TASK BRIEF
Give the lines from the start of the entries through the line containing "reaches: reaches -> forming", both included, as a numbered list without blank lines. Omit the pictures from your answer.

* * *

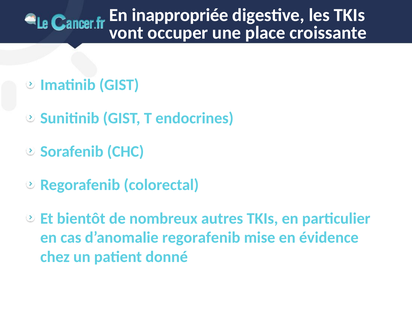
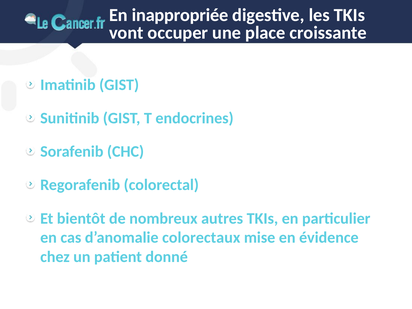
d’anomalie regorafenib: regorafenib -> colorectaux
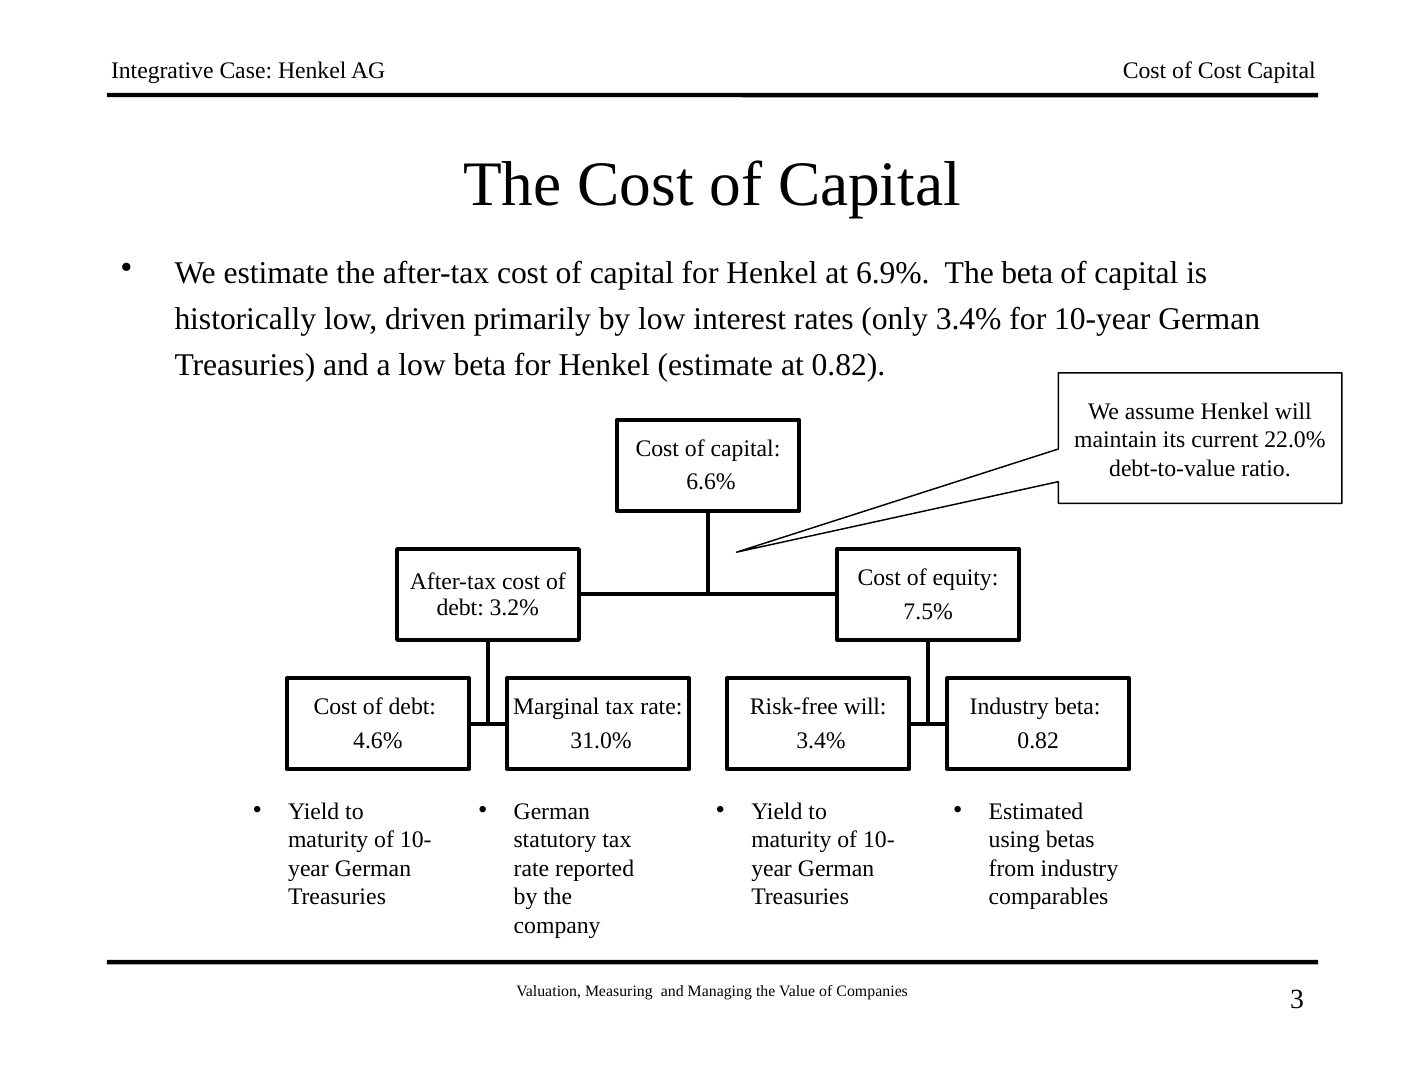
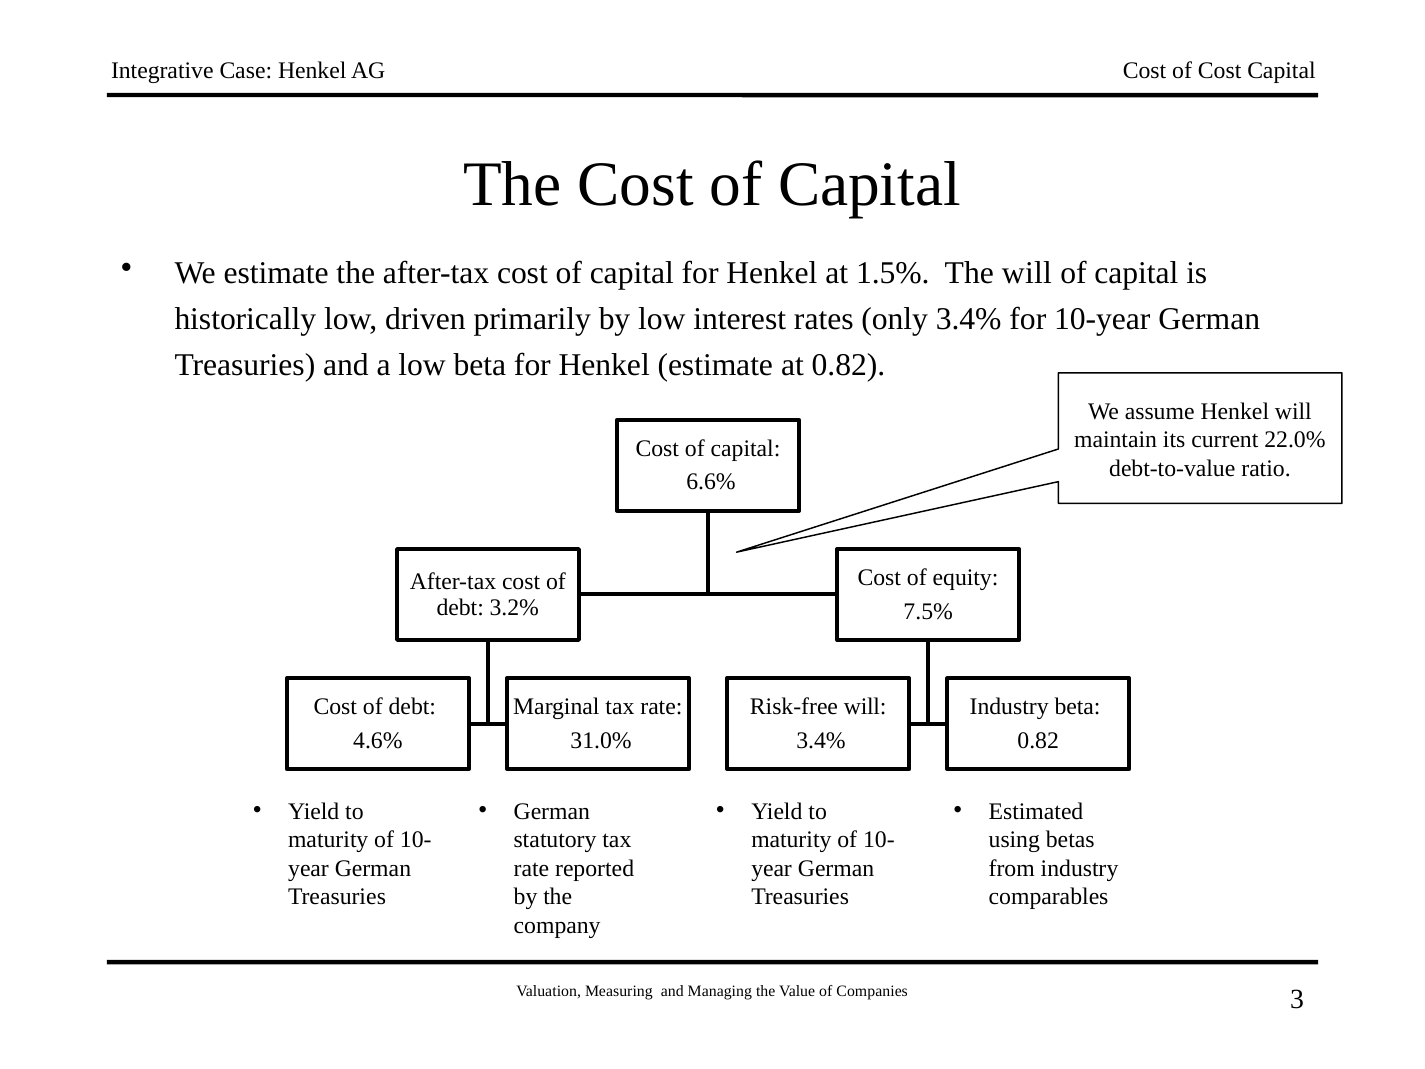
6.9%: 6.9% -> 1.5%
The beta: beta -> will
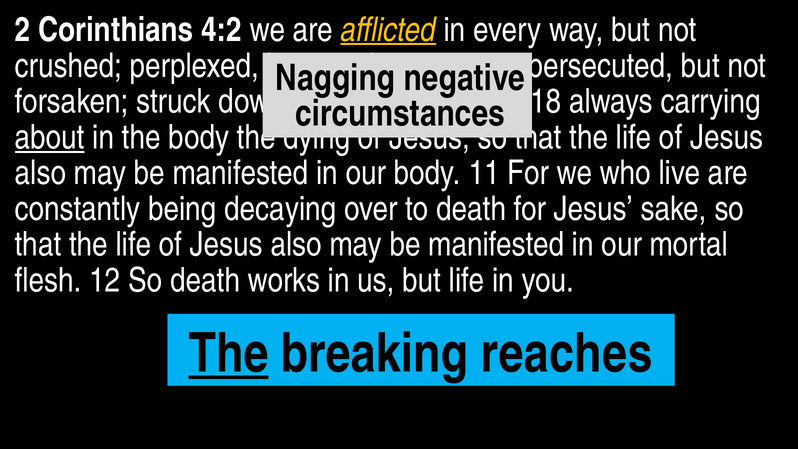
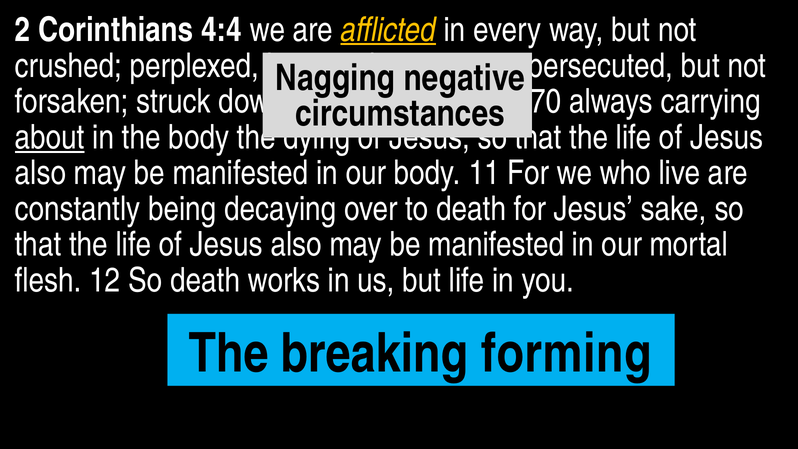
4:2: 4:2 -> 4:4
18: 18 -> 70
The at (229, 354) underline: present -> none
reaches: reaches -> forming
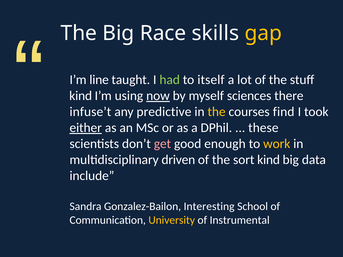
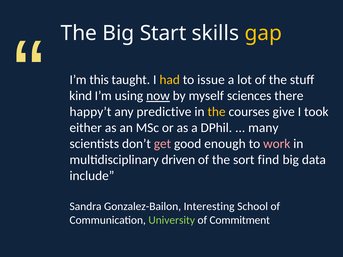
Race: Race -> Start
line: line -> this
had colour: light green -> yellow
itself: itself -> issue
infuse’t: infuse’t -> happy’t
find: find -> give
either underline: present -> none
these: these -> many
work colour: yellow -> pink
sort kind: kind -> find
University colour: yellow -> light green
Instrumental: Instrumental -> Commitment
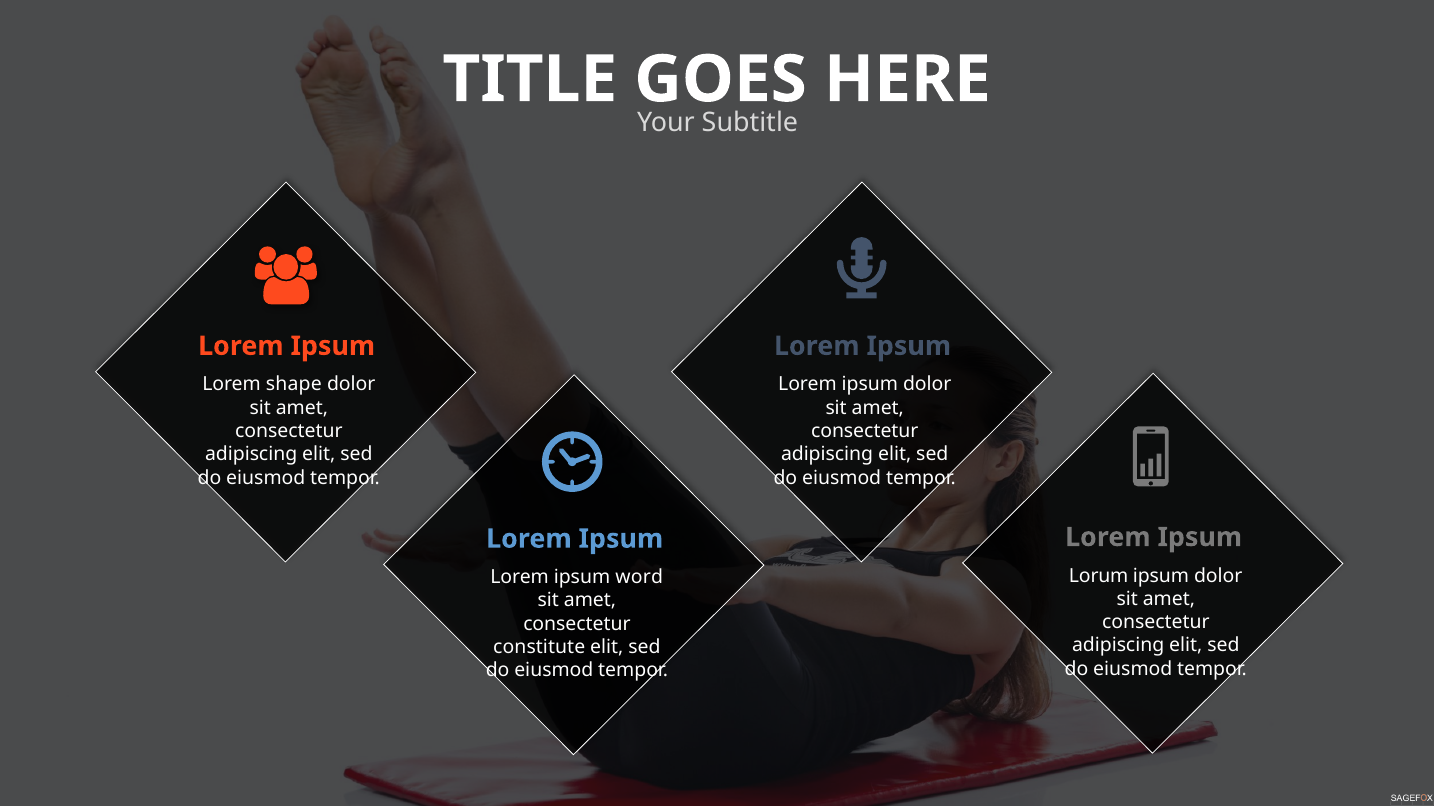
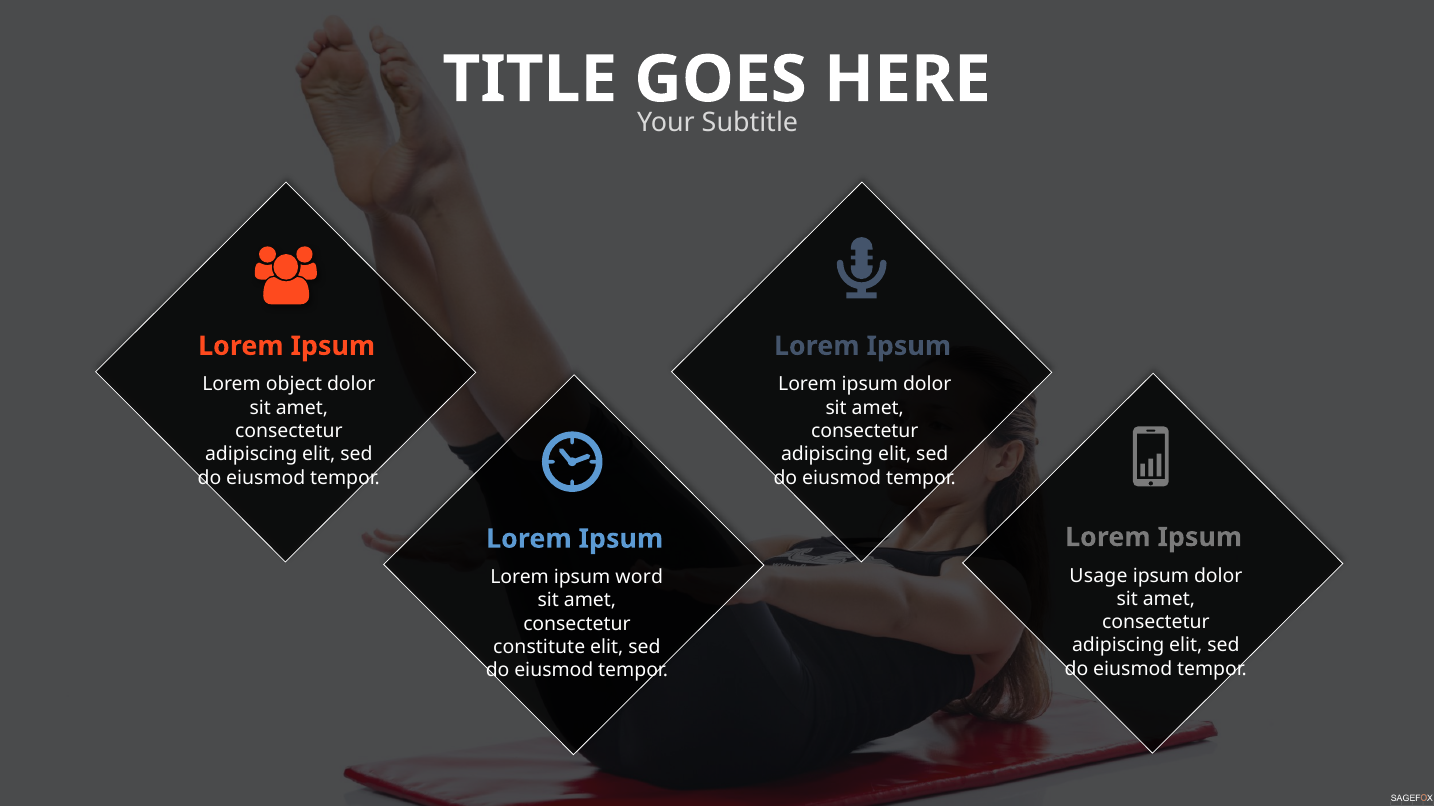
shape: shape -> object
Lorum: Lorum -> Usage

* * *

COMPLETED EXERCISE
1. d’anomalie regorafenib: regorafenib -> colorectaux
2. 6.9%: 6.9% -> 1.5%
3. The beta: beta -> will
4. 4:2: 4:2 -> 4:4
5. 18: 18 -> 70
6. The at (229, 354) underline: present -> none
7. reaches: reaches -> forming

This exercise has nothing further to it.